As with all topics concerning parenting and raising your children, I have received and/or read a lot of lovely (!) comments over the years concerning our decision to place Siena in nursery full-time:
"well if that's what you want for your children. I just could never do that to my own children"
"you will miss so many of your child's major milestones by going back to work full-time"
"you must find it so hard having to work full time rather than look after your child"
"what's the point of having children if you are going to keep on working full-time"
Ah, how I love these comments. It is as if there is only one mould for the perfect parent, and if you are not from this "mould", then you might as well walk around with "I am a bad parent" written on your forehead. In flashing lights. I honestly do not think there is only one way on how to be a good parent.
The way I see it, I work because I want to. I am about to qualify in my role as a lawyer, which I have spent over ten years studying and working for. Throw in the fact that in that time, I've not yet turned 30, I've had two children, bought a house, taken the slightly scenic route to qualifying, I would say that's not bad.

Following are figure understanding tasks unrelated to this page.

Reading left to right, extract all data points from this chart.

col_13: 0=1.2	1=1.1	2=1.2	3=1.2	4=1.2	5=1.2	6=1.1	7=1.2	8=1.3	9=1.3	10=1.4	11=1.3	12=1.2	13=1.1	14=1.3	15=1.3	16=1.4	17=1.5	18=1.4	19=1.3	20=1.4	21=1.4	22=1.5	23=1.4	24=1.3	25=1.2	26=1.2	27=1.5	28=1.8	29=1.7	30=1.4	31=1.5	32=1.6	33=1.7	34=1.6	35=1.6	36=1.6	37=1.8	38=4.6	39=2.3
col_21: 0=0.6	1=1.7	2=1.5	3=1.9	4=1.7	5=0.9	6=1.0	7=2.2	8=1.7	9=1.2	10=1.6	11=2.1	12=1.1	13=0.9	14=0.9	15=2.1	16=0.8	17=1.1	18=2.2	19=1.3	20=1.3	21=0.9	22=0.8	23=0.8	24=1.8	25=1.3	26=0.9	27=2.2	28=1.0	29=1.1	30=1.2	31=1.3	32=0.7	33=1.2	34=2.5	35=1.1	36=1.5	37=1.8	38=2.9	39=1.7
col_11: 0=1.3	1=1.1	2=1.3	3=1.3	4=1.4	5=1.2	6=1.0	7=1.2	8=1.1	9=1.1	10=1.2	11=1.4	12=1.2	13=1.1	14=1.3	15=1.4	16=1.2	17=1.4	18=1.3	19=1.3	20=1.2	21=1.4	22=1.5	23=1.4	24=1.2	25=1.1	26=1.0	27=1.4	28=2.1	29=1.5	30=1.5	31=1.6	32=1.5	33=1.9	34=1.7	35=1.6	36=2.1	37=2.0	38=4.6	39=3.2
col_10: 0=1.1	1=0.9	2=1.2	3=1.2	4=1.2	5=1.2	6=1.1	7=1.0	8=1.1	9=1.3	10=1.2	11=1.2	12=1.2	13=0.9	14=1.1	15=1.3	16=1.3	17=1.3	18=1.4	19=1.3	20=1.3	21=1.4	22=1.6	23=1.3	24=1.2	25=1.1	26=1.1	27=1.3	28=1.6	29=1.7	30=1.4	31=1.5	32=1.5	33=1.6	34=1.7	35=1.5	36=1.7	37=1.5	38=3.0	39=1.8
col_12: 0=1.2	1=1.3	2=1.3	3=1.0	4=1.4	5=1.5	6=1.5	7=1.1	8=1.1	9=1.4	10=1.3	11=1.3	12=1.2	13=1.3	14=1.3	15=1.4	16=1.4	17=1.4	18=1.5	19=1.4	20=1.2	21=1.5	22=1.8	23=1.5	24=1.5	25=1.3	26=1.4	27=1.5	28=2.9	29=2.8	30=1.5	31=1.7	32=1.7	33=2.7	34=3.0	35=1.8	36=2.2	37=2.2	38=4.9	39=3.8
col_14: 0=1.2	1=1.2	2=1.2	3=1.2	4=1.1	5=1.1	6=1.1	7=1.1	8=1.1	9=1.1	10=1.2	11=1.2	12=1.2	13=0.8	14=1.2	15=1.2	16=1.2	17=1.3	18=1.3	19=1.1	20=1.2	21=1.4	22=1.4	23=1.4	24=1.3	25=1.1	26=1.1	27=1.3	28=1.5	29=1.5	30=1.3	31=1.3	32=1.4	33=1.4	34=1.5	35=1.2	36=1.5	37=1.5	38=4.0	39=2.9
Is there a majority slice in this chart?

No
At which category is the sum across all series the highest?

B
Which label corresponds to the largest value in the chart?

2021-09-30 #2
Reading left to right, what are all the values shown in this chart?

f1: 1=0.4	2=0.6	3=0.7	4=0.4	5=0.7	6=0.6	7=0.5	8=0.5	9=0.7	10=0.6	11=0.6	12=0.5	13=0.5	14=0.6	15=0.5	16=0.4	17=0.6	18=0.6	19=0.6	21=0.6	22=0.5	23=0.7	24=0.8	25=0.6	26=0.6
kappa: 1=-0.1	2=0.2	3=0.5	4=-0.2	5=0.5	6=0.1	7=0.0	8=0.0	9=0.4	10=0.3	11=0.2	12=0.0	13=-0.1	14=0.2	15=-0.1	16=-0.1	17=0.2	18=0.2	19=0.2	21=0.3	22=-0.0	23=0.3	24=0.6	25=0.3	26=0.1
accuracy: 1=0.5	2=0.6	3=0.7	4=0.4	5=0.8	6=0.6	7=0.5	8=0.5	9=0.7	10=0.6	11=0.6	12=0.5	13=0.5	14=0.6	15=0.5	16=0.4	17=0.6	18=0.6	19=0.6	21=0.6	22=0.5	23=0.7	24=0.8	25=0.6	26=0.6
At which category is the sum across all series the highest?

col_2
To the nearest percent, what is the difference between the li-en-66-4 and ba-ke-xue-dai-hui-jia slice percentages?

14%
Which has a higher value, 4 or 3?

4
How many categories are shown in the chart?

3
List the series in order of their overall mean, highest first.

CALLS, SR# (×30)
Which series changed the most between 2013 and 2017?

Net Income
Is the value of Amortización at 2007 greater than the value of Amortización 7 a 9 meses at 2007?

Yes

In fact it's pretty damn good!
I hear some people thinking that that's all about me, but nothing about the children...
Well, personally, Siena has an incredible vocabulary for a two year old, even if I say so myself. This is especially impressive to me as legend is I did not talk till I was about 4, and even had tests done to check whether all was "normal"... (before you ask, all was fine! ;) Siena is also a very curious little girl, eager to learn and understand how things work. She knows more about gardening than I do from helping Barry in the garden. She comes up with new words daily, whether it be combination or fortunately. She thanks me for every single meal I cook her by saying something along the lines of "thank you mummy. This is really delicious". She loves her brother and is always kissing him (when she isn't randomly roaring right up in his face that is). She never ceases to amaze me.
I am not going to say that Siena is a genius child (however much a secret part of me thinks she is!). I'm sure this is how most toddlers are.  But what I am getting to, is that by attending nursery on a full-time basis, rather than more time at home with either me or Barry, she has nevertheless developed into an amazing little girl, and I am very proud of her. She does not come across as a child who feels deprived of love or care.
Barry and I also make sure that we leave work on time, which at times is easier said than done, especially in my case. We make time for Siena in the evenings, chatting to her while she has a bath, reading her stories at bedtime. And at the weekends, we rarely stay in. We are usually out and about exploring, going for walks, meeting up with friends. Therefore in my opinion, she has the best of both worlds.

But I want to stress that this is what works best for us. I am not casting any judgment on parents who decide to stay at home rather than work, as I know everyone has their reasons behind the choices they make. Whether working parent, stay at home parent, bit of both, we could really do with supporting each other more and stop judging each other over our lifestyles and decisions. Especially if the children appear bright and happy. Isn't that what being a parent is all about: ensuring that you provide a loving upbringing for your child?